Food, Inc. is one means by which the American food economic system is analyzed. This documentary film shows how American food economic system follows the idea of capitalism and how it affects the food industry. Capitalism is an economic system in which the means of production and distribution are privately or corporately owned and development is proportionate to the accumulation and reinvestment of profits gained in a free market. A free market economy is based on supply and demand with little or no government control. In Food, Inc. it shows a high number of supplies because of the increase in demand. It also shows how the government itself should enforce certain laws to regulate American food system. Richard Lobb of the National Chicken Council says in the film, “In a way, we’re not producing chickens, we’re producing food. ” Lobb’s statement is in fact very true. Chicken producers are no longer producing chicken but are producing food for the Americans. Because of the high demand in chicken’s white meat, chickens are being raised differently. Chickens are now bigger in size and heavier in weight than it was ten years ago.
Since there is a change in how much food the chicken can produce, there has also been a price change in recent years. This is an example of Alfred Marshall’s economic theory. Marshall popularized the use of supply and demand functions as tools of price determination. In Food, Inc. , union organizer Eduardo Pena says, “We want to pay the cheapest price for our food. We don’t understand that it comes at a price. ” A family who never has time to cook was interviewed in this film. Because they leave their house at 6 in the morning and return 10 at night, they would just go to fast food restaurants and buy most of their meals from there.

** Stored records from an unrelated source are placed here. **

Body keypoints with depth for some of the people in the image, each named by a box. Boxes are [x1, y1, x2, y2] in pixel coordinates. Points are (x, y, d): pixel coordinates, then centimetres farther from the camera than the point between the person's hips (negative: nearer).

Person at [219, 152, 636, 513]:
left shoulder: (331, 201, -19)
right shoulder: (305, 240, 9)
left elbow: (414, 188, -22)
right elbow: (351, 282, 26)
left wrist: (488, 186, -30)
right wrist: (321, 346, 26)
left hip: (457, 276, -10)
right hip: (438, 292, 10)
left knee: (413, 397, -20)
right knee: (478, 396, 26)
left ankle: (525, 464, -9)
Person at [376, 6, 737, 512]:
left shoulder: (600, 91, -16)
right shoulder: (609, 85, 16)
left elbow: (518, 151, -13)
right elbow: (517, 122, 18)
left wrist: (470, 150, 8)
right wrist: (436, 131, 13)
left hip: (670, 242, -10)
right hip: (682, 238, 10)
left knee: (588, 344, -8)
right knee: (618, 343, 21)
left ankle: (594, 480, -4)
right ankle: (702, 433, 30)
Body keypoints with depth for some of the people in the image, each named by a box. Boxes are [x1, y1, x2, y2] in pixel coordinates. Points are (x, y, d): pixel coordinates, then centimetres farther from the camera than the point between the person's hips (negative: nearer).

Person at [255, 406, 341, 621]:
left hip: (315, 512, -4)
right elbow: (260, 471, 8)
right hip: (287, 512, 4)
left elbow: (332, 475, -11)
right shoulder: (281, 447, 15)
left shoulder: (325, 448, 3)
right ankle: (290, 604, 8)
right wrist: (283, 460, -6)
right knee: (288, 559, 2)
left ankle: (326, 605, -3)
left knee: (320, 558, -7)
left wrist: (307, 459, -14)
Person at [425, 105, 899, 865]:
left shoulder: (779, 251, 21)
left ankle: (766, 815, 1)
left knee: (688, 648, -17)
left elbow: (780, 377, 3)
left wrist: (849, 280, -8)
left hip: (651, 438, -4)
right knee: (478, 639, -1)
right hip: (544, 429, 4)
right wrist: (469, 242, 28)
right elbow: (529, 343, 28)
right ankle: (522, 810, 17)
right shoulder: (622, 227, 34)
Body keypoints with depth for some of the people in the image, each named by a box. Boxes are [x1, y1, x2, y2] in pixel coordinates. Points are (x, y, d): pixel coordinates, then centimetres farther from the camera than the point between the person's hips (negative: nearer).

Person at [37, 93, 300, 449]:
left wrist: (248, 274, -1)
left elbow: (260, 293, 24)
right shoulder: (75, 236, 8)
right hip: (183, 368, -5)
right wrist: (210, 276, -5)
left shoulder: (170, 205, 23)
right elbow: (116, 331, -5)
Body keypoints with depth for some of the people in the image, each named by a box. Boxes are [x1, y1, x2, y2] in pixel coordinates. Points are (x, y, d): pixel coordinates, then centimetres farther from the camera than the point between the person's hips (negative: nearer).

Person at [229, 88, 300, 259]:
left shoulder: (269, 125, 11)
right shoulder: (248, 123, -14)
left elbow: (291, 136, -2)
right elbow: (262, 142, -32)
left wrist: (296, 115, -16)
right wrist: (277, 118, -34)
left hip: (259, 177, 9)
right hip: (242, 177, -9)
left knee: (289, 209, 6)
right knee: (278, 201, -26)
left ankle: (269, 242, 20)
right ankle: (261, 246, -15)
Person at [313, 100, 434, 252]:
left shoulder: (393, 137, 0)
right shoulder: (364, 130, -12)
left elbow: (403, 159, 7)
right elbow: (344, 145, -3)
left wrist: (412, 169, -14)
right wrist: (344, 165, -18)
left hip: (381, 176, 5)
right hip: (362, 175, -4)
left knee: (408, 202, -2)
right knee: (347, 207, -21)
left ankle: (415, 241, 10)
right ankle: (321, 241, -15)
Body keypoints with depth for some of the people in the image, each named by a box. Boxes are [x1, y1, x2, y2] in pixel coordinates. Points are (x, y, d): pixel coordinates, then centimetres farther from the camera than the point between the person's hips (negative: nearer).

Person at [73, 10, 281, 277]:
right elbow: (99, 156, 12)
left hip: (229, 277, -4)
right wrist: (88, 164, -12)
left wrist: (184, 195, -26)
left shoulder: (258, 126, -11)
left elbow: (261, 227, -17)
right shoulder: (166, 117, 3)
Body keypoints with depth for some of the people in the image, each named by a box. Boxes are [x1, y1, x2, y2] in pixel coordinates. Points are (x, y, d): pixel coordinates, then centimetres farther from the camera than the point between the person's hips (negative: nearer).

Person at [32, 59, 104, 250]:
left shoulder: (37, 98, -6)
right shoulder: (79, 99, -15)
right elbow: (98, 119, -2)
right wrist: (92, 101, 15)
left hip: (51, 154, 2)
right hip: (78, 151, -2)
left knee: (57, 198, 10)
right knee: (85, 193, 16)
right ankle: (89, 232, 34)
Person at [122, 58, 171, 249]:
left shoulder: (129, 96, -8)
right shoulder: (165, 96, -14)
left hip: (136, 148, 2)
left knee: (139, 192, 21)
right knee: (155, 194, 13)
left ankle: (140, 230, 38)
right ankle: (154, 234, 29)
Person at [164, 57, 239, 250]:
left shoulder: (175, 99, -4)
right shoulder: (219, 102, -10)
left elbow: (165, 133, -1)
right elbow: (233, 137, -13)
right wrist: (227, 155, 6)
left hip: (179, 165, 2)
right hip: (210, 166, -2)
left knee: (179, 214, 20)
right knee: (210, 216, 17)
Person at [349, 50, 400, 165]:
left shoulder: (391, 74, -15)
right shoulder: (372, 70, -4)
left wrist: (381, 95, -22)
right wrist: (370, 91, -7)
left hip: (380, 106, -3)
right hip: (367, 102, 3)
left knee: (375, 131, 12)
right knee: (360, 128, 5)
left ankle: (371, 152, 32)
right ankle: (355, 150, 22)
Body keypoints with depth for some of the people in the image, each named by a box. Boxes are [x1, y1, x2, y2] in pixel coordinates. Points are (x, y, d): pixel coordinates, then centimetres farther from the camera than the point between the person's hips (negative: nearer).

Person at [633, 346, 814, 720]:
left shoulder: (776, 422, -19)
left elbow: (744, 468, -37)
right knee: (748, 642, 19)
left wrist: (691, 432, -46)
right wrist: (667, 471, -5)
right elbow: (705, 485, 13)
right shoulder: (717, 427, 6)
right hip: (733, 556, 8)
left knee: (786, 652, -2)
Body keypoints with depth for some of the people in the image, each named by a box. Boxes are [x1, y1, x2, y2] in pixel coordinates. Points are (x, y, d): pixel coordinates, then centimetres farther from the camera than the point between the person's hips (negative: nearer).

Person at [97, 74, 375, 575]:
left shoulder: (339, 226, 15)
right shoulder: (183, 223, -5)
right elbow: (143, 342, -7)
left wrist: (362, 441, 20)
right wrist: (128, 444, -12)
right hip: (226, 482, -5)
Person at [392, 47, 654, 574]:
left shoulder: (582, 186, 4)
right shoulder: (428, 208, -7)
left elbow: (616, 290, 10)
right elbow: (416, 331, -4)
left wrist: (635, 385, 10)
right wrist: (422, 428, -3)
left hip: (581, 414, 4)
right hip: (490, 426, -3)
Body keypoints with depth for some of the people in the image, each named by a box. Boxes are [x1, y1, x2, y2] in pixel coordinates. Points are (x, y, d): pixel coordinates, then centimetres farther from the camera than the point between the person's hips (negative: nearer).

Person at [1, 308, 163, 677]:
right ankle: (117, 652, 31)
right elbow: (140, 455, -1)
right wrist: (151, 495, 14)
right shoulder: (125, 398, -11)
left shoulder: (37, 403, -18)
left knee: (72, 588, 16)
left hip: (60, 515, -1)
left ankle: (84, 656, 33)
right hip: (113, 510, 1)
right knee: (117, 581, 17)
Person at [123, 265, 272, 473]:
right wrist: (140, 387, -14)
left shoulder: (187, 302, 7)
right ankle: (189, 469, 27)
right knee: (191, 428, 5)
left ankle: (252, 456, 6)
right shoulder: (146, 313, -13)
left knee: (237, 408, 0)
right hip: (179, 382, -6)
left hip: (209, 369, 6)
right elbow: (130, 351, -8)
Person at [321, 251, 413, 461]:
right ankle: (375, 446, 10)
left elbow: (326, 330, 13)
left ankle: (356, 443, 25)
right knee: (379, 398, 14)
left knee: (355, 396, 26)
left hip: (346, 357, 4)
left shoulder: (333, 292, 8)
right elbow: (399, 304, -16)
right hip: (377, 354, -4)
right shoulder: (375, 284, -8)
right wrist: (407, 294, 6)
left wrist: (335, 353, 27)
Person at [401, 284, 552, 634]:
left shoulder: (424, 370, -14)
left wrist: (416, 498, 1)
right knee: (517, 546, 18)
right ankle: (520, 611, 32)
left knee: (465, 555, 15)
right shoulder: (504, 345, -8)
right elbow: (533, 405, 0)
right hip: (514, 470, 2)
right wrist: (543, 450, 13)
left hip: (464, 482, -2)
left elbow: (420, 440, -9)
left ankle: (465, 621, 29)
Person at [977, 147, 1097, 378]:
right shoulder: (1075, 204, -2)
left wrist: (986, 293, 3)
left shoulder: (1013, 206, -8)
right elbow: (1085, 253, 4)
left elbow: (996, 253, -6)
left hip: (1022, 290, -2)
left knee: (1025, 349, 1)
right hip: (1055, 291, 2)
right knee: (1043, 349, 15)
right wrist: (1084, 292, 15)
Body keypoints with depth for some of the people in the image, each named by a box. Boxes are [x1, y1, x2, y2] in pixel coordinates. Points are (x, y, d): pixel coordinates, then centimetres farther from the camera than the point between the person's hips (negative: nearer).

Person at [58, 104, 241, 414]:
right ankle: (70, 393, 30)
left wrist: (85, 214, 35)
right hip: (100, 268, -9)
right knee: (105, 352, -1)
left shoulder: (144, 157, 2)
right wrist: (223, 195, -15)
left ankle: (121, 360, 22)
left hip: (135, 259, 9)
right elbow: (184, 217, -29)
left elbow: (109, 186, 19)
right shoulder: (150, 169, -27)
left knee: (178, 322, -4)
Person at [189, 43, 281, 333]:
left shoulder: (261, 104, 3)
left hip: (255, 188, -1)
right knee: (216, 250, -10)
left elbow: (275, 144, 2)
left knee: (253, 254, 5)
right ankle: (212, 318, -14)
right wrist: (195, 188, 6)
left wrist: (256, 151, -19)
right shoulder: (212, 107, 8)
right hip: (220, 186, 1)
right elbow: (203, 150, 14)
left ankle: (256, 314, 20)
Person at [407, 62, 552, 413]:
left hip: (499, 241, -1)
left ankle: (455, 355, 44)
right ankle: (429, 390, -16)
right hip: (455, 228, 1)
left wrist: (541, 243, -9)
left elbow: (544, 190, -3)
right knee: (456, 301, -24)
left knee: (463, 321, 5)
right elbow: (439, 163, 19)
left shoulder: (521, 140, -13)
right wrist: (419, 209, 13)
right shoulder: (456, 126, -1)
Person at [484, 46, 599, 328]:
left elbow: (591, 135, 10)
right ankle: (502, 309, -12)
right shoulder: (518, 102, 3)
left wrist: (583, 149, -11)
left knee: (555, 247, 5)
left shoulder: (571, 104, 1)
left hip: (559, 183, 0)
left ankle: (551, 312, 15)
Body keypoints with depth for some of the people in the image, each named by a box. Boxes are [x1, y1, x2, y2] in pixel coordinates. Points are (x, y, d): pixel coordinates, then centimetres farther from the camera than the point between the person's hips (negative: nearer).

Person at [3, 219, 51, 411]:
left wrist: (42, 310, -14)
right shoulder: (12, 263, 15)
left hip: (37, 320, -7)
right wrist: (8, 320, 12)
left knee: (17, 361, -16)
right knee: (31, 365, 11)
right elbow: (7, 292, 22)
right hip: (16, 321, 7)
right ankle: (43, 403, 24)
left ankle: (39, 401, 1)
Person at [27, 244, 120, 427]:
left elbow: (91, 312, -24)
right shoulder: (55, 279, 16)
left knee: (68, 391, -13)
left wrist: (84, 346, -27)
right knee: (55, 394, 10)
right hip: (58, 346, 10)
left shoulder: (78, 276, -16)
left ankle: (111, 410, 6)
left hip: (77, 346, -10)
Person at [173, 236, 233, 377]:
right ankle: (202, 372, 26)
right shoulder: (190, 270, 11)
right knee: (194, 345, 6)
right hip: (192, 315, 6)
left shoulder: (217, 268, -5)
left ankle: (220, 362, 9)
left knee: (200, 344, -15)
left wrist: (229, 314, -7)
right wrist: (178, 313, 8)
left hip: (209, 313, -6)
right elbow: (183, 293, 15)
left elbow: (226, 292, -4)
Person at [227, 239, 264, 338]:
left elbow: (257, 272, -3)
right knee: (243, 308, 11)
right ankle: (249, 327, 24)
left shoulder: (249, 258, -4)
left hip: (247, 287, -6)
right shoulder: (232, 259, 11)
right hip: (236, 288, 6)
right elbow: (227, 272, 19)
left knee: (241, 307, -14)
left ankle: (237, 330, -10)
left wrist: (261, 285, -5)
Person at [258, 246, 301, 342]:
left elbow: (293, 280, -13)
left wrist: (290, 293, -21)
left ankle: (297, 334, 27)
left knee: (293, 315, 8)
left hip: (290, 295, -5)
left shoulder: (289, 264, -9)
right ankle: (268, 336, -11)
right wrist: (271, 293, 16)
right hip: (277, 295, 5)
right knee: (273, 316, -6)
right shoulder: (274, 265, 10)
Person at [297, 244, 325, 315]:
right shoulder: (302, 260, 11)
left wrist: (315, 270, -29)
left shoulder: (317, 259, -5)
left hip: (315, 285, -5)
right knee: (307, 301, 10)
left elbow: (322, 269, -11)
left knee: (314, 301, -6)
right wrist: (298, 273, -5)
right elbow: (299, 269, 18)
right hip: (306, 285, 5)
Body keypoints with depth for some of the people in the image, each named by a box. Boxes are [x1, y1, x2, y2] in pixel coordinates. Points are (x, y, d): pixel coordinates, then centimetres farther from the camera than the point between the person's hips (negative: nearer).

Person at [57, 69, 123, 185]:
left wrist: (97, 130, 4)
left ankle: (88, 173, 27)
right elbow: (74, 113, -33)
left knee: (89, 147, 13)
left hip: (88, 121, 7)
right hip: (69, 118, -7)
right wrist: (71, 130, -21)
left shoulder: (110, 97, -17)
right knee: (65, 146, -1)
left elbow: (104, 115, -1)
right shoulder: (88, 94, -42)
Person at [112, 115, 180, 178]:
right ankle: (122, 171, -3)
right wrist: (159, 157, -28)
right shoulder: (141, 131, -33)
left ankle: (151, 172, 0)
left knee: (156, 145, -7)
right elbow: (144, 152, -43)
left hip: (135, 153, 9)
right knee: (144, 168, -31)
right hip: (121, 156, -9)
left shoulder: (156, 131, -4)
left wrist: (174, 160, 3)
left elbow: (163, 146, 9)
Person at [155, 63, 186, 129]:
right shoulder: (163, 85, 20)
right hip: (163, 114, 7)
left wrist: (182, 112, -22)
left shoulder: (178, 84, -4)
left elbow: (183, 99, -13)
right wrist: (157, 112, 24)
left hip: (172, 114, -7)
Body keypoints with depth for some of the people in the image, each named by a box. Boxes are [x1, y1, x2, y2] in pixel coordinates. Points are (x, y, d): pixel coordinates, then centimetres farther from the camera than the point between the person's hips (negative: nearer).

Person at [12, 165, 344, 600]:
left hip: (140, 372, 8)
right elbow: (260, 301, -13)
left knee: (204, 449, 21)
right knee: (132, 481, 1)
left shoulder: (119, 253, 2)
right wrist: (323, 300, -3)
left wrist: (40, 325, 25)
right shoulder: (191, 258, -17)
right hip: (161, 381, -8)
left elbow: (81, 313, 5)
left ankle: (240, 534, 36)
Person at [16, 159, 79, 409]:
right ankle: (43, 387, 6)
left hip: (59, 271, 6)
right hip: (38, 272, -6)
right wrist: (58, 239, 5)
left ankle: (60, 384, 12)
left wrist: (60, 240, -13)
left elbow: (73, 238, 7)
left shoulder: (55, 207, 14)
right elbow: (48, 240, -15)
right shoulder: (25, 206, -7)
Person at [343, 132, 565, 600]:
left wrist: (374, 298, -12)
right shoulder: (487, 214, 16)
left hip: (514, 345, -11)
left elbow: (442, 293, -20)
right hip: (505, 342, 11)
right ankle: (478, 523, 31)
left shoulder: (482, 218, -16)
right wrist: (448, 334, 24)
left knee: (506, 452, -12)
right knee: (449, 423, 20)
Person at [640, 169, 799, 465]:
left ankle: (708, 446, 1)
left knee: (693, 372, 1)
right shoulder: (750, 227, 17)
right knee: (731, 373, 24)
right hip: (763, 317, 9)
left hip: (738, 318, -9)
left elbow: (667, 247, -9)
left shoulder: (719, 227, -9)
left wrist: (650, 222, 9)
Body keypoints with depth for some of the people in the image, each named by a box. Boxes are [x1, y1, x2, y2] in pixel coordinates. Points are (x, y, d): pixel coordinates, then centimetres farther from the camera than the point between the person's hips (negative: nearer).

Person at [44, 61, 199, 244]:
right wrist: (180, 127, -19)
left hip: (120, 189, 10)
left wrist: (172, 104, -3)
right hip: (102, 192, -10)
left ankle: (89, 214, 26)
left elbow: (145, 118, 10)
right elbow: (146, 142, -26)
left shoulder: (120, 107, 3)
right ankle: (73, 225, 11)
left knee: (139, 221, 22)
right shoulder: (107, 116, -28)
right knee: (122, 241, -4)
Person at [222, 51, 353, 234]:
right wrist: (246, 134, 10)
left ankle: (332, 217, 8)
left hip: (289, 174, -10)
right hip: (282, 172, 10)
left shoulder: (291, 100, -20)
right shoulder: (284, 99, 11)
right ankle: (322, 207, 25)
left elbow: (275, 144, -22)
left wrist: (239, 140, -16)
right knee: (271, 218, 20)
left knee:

However, on weekends when they go to the supermarket, they compare the price of the healthy foods and think to themselves “we can get two or more hamburgers with this price”. This shows that people are buying and consuming more unhealthy products because its price is a lot cheaper than healthy products at the supermarket. Government should restructure supermarkets so that junk food and less healthy products aren’t a lot less cheap than the healthy products. This way, more people would want to buy the cheaper item, which would be a healthy food, rather than consuming more expensive item, which would be the unhealthy food.
John Stuart Mill’s “greatest-happiness principle” holds that one must always act so as to produce the greatest happiness for the greatest number of people. This is why fast foods are a lot cheaper than healthy foods. Majority of Americans are always busy and have no time to cook. Therefore, they would choose the easiest way they can access food at a short amount of time. Majority of Americans also want to save money. Therefore, in order to keep their pockets happy, they’d buy the less expensive food to consume. Food, Inc. is a documentary film that examines the industrial production of meat and how it is economically unsustainable.
Capitalism affects the food industry discussed in Food, Inc. by altering supplies and demand of meat products and prices of healthy and unhealthy food. This film generates extensive controversy and was heavily criticized by large American corporations engaged in industrial food production. Food, Inc. educates viewers and shows them the secrets behind meat and vegetable productions as well as the hidden costs and reasons on how and why all this is happening. Food, Inc. answers many people’s questions and presents them in an effective and influential way.